Ignore the trivial case that $A(0)=0$. Let $F=\pmatrix{X&0\\ 0&W}$ and $G=\pmatrix{0&Y\\ Z&0}$, so that $A(t)=F+tG$. Now, choose a fixed $t>0$ and let $\sigma_t=\|A(t)\|_2$. Let $u$ and $v$ be respectively a left and a right unit singular vector of $A(t)$ corresponding to the singular value $\sigma_t$ (so that $Av=\sigma_t u$ and $u^\ast Av=\sigma_t$).

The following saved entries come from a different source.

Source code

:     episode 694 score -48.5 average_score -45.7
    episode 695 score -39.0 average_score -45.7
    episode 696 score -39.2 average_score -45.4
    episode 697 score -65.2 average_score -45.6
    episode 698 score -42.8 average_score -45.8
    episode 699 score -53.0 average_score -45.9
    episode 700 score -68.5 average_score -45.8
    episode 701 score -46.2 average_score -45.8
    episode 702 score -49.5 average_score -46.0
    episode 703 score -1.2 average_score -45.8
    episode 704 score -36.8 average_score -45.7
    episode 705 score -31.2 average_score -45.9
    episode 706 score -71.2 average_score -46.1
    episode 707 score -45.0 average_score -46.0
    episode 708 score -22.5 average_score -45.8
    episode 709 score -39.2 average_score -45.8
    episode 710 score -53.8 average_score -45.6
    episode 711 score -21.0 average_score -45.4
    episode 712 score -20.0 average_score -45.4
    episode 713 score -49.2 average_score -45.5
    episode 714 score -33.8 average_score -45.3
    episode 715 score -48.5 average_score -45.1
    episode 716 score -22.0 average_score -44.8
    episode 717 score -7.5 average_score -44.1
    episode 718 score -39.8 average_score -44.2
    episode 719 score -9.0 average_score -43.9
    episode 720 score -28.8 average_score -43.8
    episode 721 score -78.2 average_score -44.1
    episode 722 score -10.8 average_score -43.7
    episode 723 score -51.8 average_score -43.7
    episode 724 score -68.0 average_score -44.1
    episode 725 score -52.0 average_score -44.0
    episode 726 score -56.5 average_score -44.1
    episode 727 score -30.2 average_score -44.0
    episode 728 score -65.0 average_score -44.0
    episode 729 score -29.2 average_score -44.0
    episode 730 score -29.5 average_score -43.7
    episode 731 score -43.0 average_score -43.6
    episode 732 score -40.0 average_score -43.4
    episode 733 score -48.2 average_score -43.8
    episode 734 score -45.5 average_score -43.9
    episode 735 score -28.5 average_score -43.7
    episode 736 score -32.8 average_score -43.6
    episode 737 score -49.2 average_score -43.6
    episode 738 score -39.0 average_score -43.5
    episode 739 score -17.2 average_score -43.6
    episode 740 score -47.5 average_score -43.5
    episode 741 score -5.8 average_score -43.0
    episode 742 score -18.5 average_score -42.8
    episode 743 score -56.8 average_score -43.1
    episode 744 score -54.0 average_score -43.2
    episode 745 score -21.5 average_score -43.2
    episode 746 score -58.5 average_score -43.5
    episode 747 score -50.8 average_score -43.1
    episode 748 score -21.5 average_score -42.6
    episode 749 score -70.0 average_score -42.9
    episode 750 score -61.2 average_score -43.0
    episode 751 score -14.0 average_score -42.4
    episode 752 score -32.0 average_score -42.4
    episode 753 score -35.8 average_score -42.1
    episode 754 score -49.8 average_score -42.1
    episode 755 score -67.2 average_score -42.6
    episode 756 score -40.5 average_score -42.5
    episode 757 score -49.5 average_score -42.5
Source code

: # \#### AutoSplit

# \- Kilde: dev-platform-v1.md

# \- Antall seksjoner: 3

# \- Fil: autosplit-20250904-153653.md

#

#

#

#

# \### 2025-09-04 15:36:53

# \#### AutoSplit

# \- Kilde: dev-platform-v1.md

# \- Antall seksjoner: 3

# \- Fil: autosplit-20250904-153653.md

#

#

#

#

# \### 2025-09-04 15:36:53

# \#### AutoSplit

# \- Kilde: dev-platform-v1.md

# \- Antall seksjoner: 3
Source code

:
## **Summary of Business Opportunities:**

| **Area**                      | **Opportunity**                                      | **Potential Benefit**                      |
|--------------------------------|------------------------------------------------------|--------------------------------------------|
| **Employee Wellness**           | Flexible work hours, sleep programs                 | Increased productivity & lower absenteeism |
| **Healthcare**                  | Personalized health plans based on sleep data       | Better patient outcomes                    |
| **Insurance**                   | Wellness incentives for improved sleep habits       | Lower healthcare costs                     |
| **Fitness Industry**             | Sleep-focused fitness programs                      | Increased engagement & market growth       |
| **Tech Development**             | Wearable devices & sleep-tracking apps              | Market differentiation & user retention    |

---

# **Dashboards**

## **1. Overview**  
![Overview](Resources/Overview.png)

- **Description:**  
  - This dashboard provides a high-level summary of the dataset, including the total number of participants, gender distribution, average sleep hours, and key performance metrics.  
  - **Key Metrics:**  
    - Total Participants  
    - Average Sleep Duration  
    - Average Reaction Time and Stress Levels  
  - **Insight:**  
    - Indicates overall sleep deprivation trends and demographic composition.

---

Note that the real part of $u^\ast Gv$ must be nonnegative. Suppose the contrary. Then $t(u^\ast Gv)=-p+bi$ for some $p>0$ and $b\in\mathbb R$. Therefore $u^\ast Fv=\sigma_t+p-bi$. Yet, by the variational characterisation of singular values, for any complex matrix $M$, we have
$$
\|M\|_2 = \max_{\|x\|_2=\|y\|_2=1} |x^\ast My|.
$$
Since $F+tG$ is unitarily equivalent to $F-tG$ (in fact, one can obtain the latter by left and right multiplying the former by matrices of the form $I\oplus-I$), the singular value of $F-tG$ must be equal to $\sigma_t$. Therefore, by the variational characterisation of singular values, we get $\sigma_t\ge|u^\ast(F-tG)v|=|(\sigma_t+2p)-2bi|$, which is impossible because $p>0$. Therefore the real part of $u^\ast Gv$ must be nonnegative.
So, $T>t$,
$$
|u^\ast A(T)v|
=|u^\ast A(t)v + (T-t)(u^\ast Gv)|
=|\sigma_t + (T-t)(u^\ast Gv)|
\ge\sigma_t
$$
and hence $\|A(T)\|_2\ge\|A(t)\|_2$ for any $T>t\ge0$. As $\|A(t)\|_2$ is continuous in $t$, we conclude that it is increasing at $t=0$ too. $\square$